Sooner or later, though, as the soil softens and sunshine swallows more hours of the day, Earth dons a succession of fresh hues.
The latent cynic in me scoffs at the cliché of spring flowers. A pedestrian and predictable symbol for the part of the year that conjures up such phrases as “the season of renewal” and “a time of rebirth” and other associated, nauseatingly cheerful, proclamations.
And no, the irony of my own unoriginality in penning a flowery photo essay for the spring edition of this magazine is far from lost on me.
I could instead justify a jaded diatribe about the inordinate resources invested in the cultivation and transportation of “desirable” flowers.
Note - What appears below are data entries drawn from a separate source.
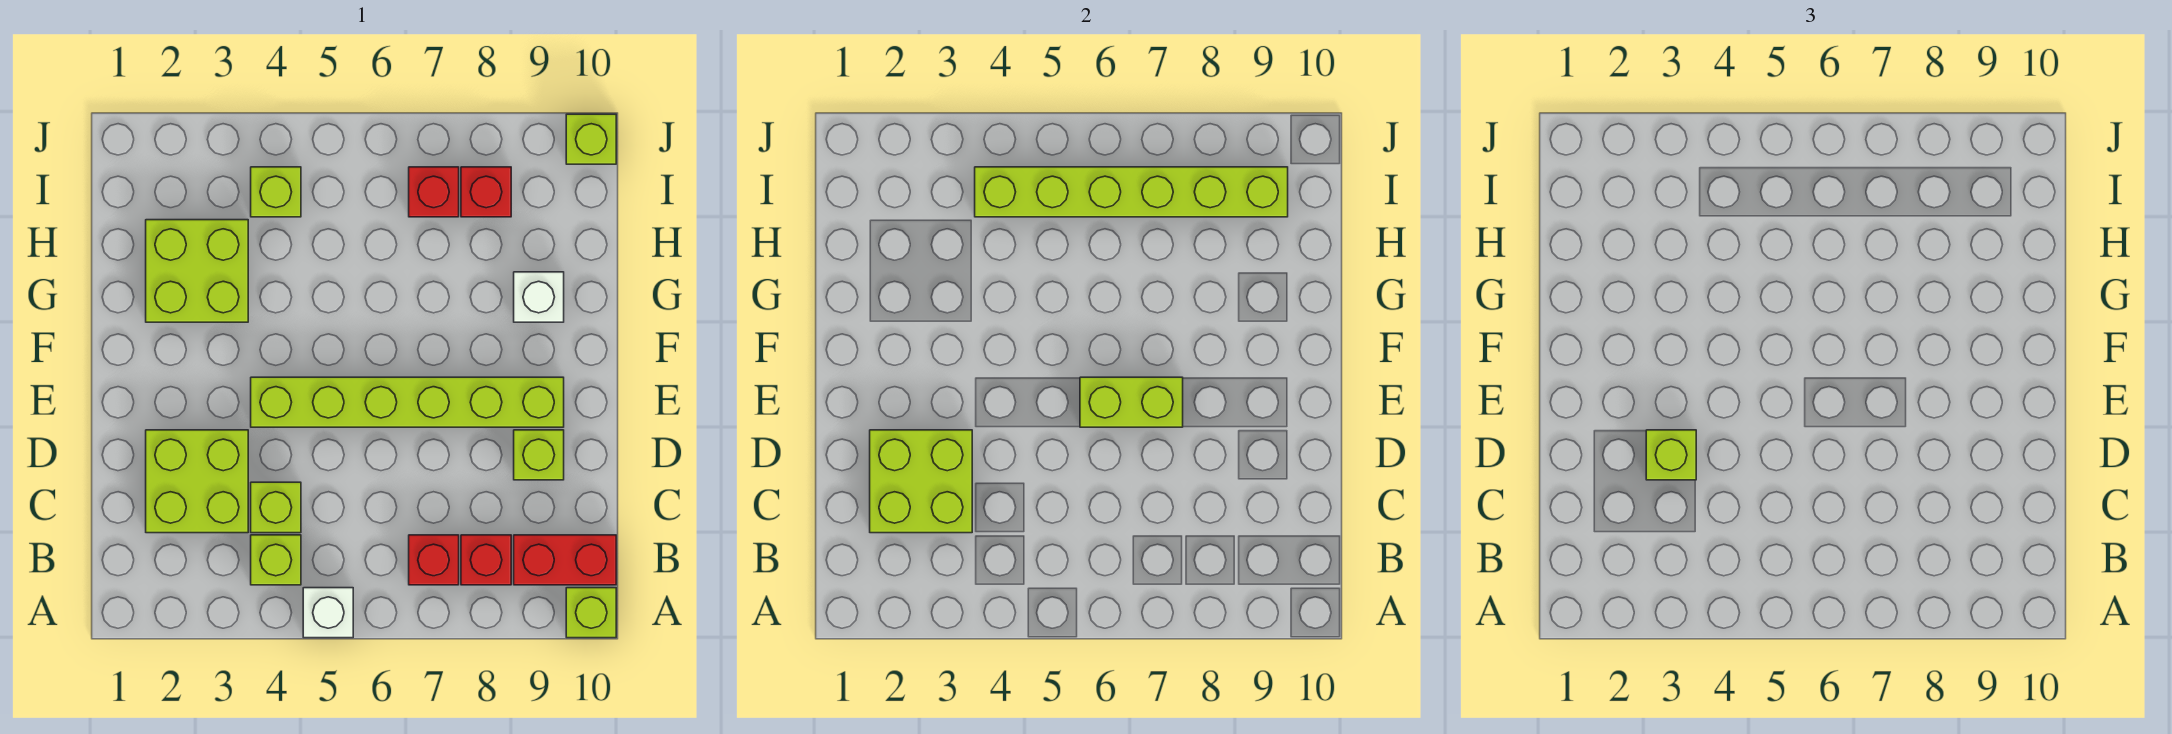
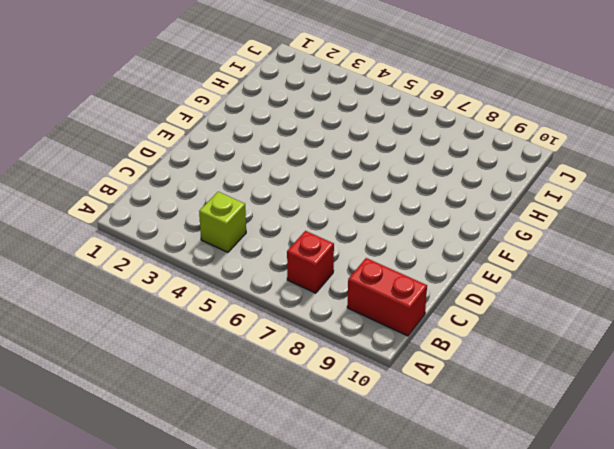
none -> white 1x1 brick [303,588,353,638]
none -> lime 1x1 brick [566,588,616,638]
none -> red 1x1 brick [461,535,511,585]

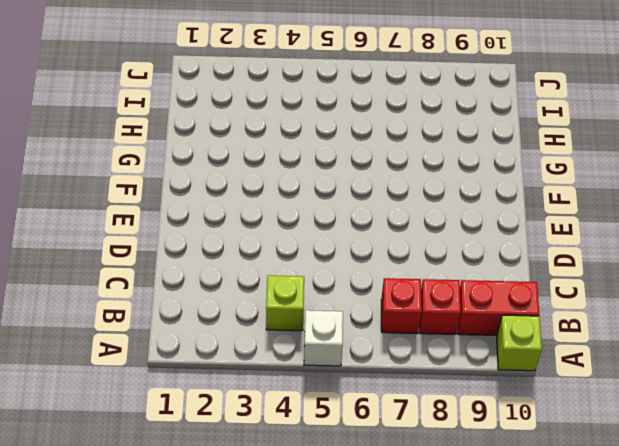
none -> lime 2x2 brick [146,430,248,533]
none -> lime 1x1 brick [251,482,301,533]
none -> lime 1x1 brick [514,430,564,480]

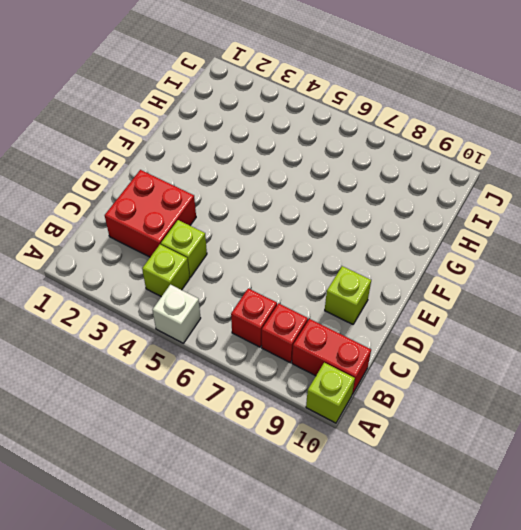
red 2x2 brick [105,170,196,257] -> lime 2x2 brick [146,430,248,533]
none -> lime 1x6 brick [251,377,564,427]
none -> lime 2x2 brick [146,220,248,322]
none -> white 1x1 brick [514,272,564,322]

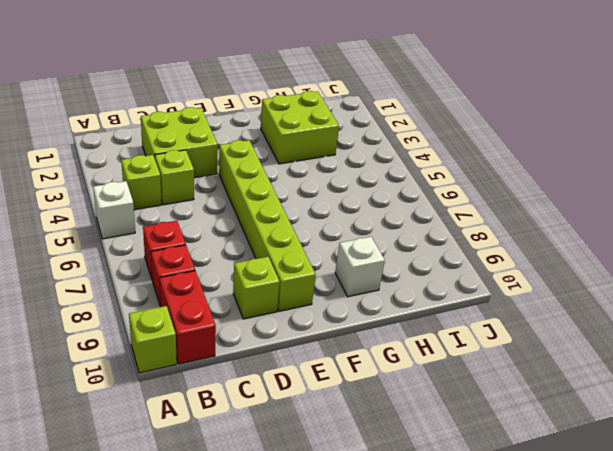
none -> lime 1x1 brick [251,167,301,217]
none -> red 1x1 brick [409,167,459,217]
none -> red 1x1 brick [461,167,511,217]

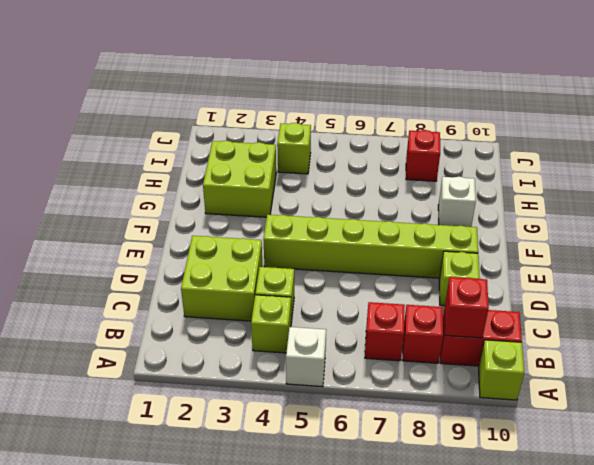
red 1x1 brick [445,277,489,338] -> red 1x1 brick moved to [409,167,459,217]
none -> lime 1x1 brick [566,114,616,164]
none -> lime 2x2 brick [870,430,972,533]
none -> lime 1x2 brick [1080,377,1183,427]

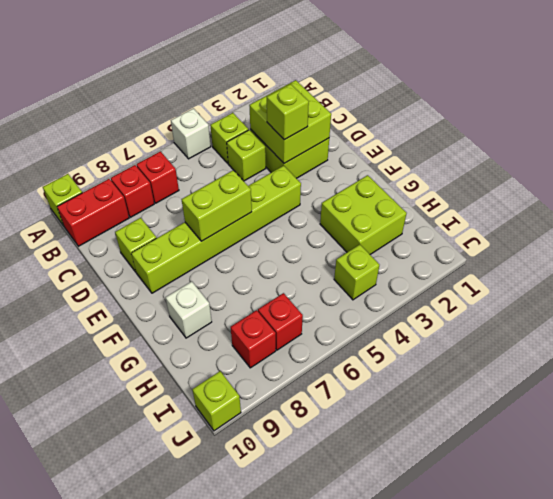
none -> lime 1x6 brick [975,167,1288,217]

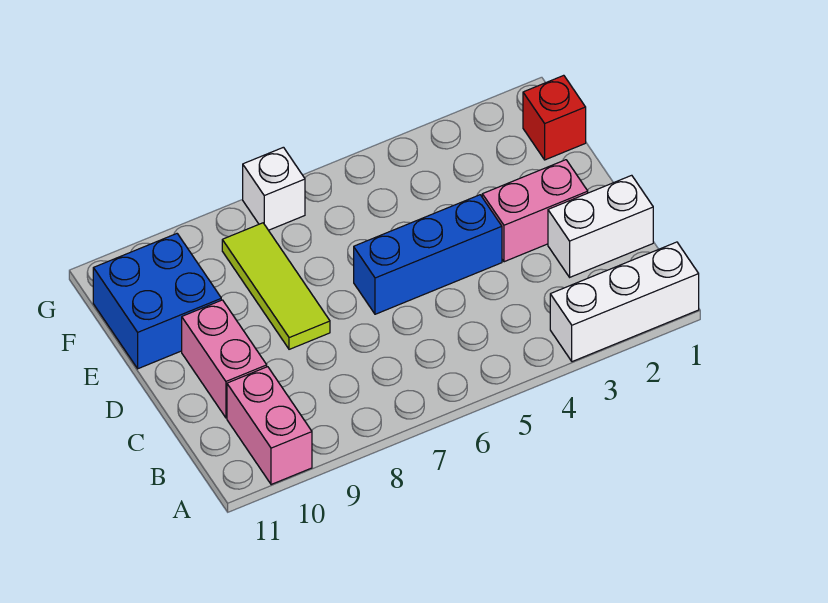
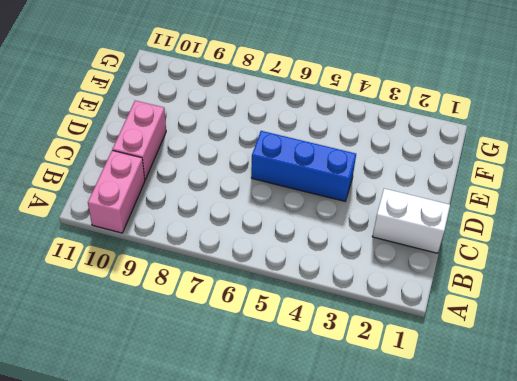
none -> white 1x3 brick [550,242,699,362]
none -> pink 1x2 brick [482,160,588,262]

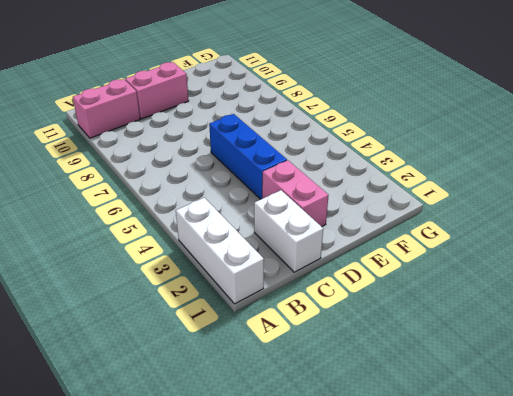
none -> lime 1x3 tile [222,223,330,349]
none -> blue 2x2 brick [93,234,221,369]

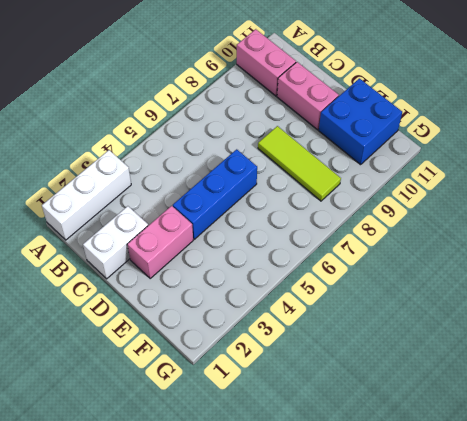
none -> red 1x1 brick [523,75,586,160]
none -> white 1x1 brick [243,147,305,230]

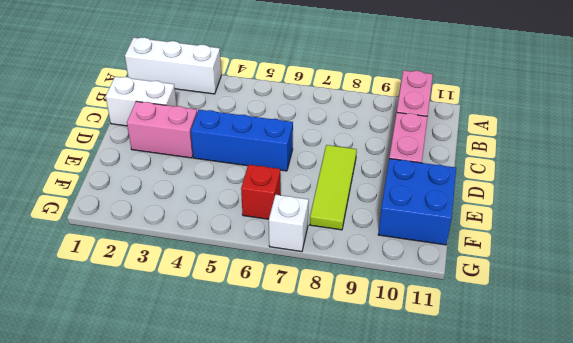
red 1x1 brick [241,165,281,219] -> red 1x1 brick moved to [523,75,586,160]

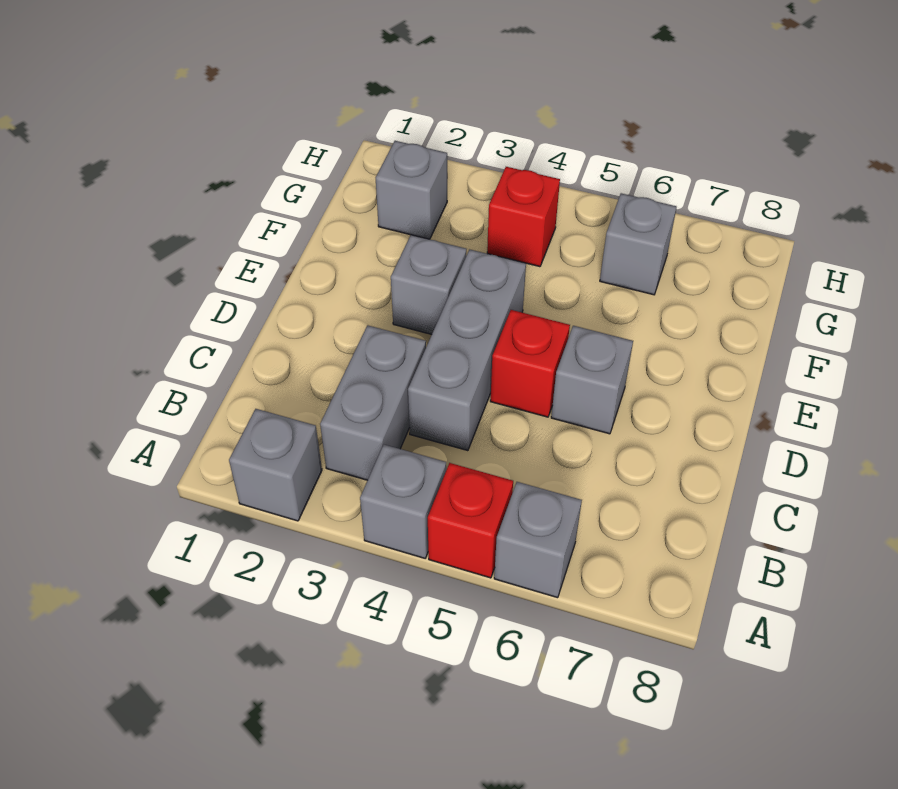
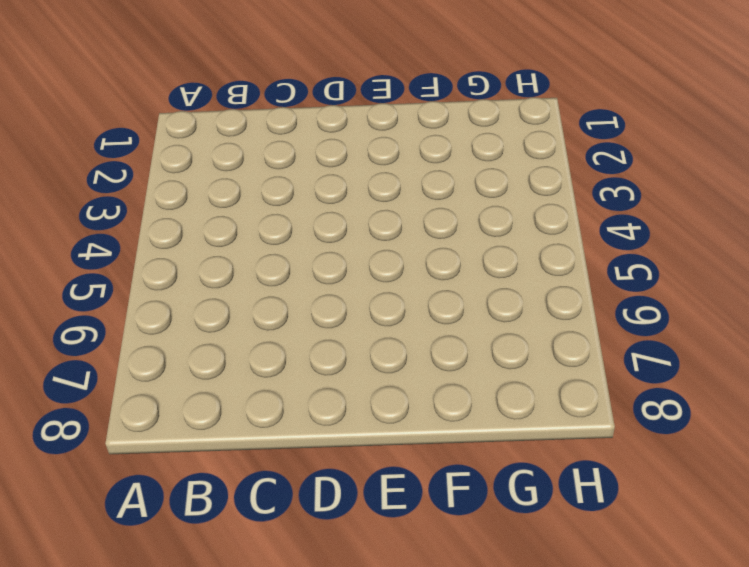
none -> grey 1x1 brick [229,409,322,521]
none -> grey 1x1 brick [360,445,446,558]
none -> red 1x1 brick [428,463,513,578]

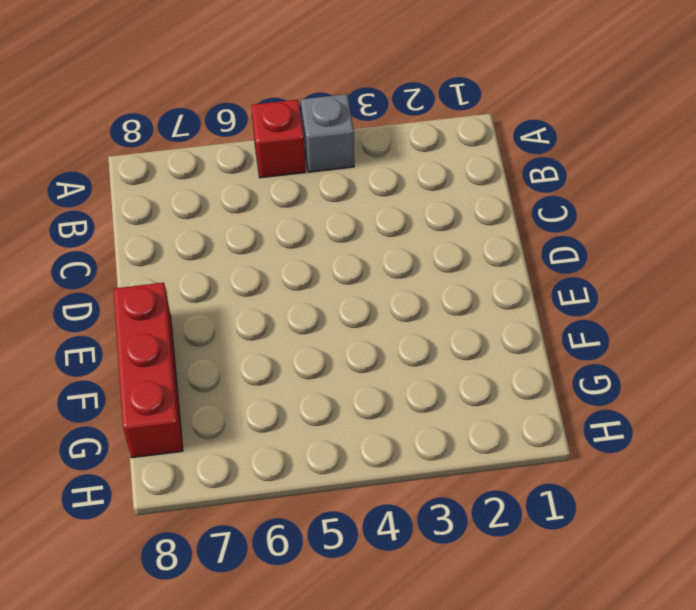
red 1x3 brick [113,283,183,458] -> none
none -> grey 1x1 brick [229,409,322,521]
none -> grey 1x1 brick [494,482,582,598]
none -> grey 1x2 brick [320,325,426,480]

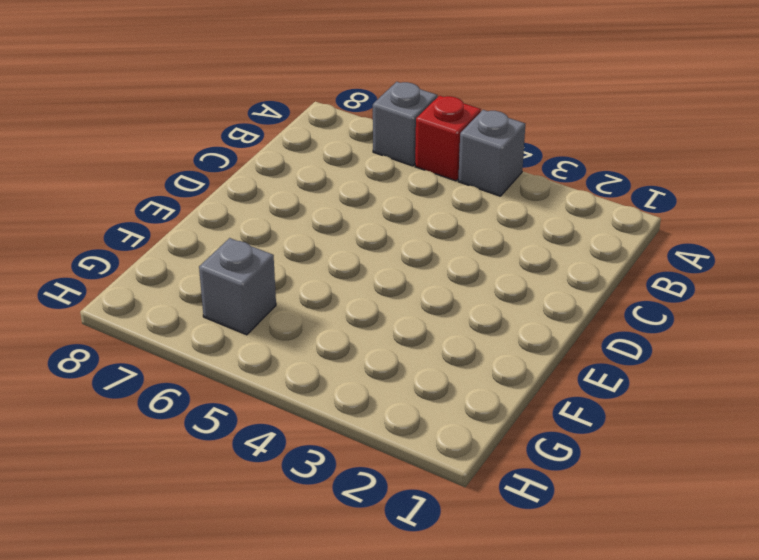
none -> grey 1x1 brick [229,409,322,521]
none -> grey 1x2 brick [320,325,426,480]
none -> grey 1x3 brick [408,249,526,451]

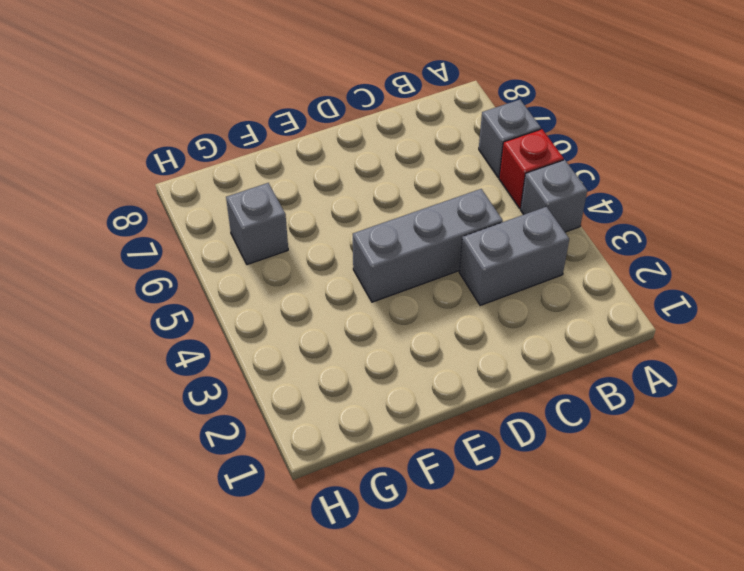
none -> grey 1x1 brick [229,409,322,521]
none -> red 1x1 brick [490,310,570,417]
none -> grey 1x1 brick [551,326,633,434]

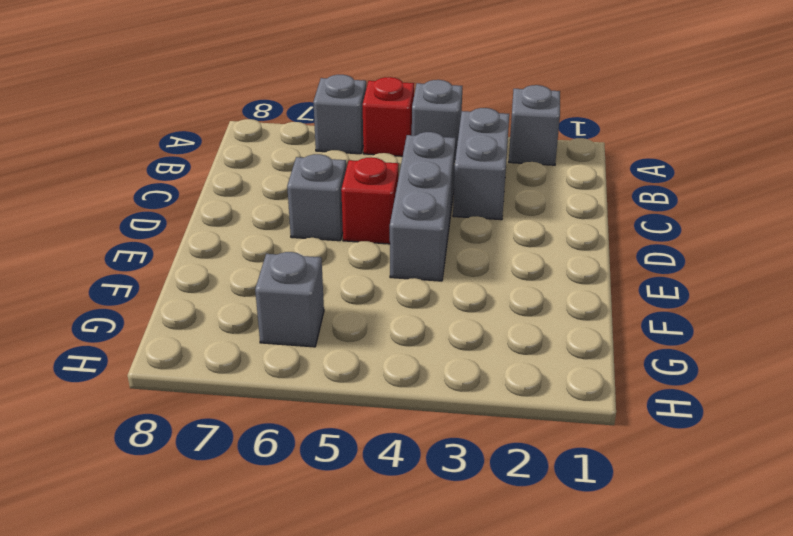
none -> grey 1x1 brick [391,235,467,334]
none -> grey 1x1 brick [376,141,447,239]
none -> red 1x1 brick [487,167,560,267]

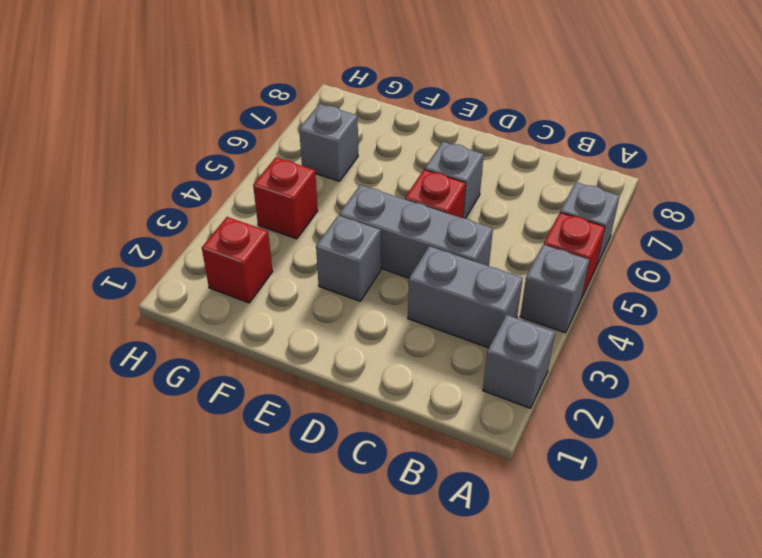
red 1x1 brick [202,217,273,303] -> grey 1x1 brick [376,141,447,239]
Not to mention the energy poured into the eradication of ones deemed weeds. (Think Western civilization’s literal turf war with dandelions, which, unlike pampered daffodils or rhododendrons, are not poisonous and have notable nutritive value.)
But the romantic artist in me wins out most of the time, and he’s eternally mesmerized by the symmetry, vibrance and ephemerality of blossoms in the garden, on the lawn, and in the wild. He’s a sucker for flowers for flowers’ sake. Capturing them each year with the camera is an alpha brainwave-inducing pastime.
Montana boasts a marvelous spectrum of both native and non-native flowers. On the indigenous side, the yellow fritillary, or golden bells, are among the first bolts of color to brighten the drab terrestrial palette of the early months of the year. While another yellow-hued favorite, the sunflower, waits until the waning days of summer to beautify our roadsides.
Lupines, bitterroots, and pasque flowers occupy the cool sector of the color wheel, while it’s safe to peg Indian paintbrush as the star of the opposing vermilion slice.
A range of lenses were used to document this selection of floriculture, but my go-to for flowers is a 100mm prime f2.8 macro lens. Primes are smaller and lighter than zoom lenses, lending themselves to steep slogs in the alpine. A complementary option is a 20mm prime with a short minimum focus distance, as it’s wide enough to immortalize patches of wildflowers and the sweeping vistas in which they thrive. Add a beam of fill light or backlight with an off-camera flash, or even with the headlamp in your hiking pack, and one has all the tools needed for pleasing floral portraiture.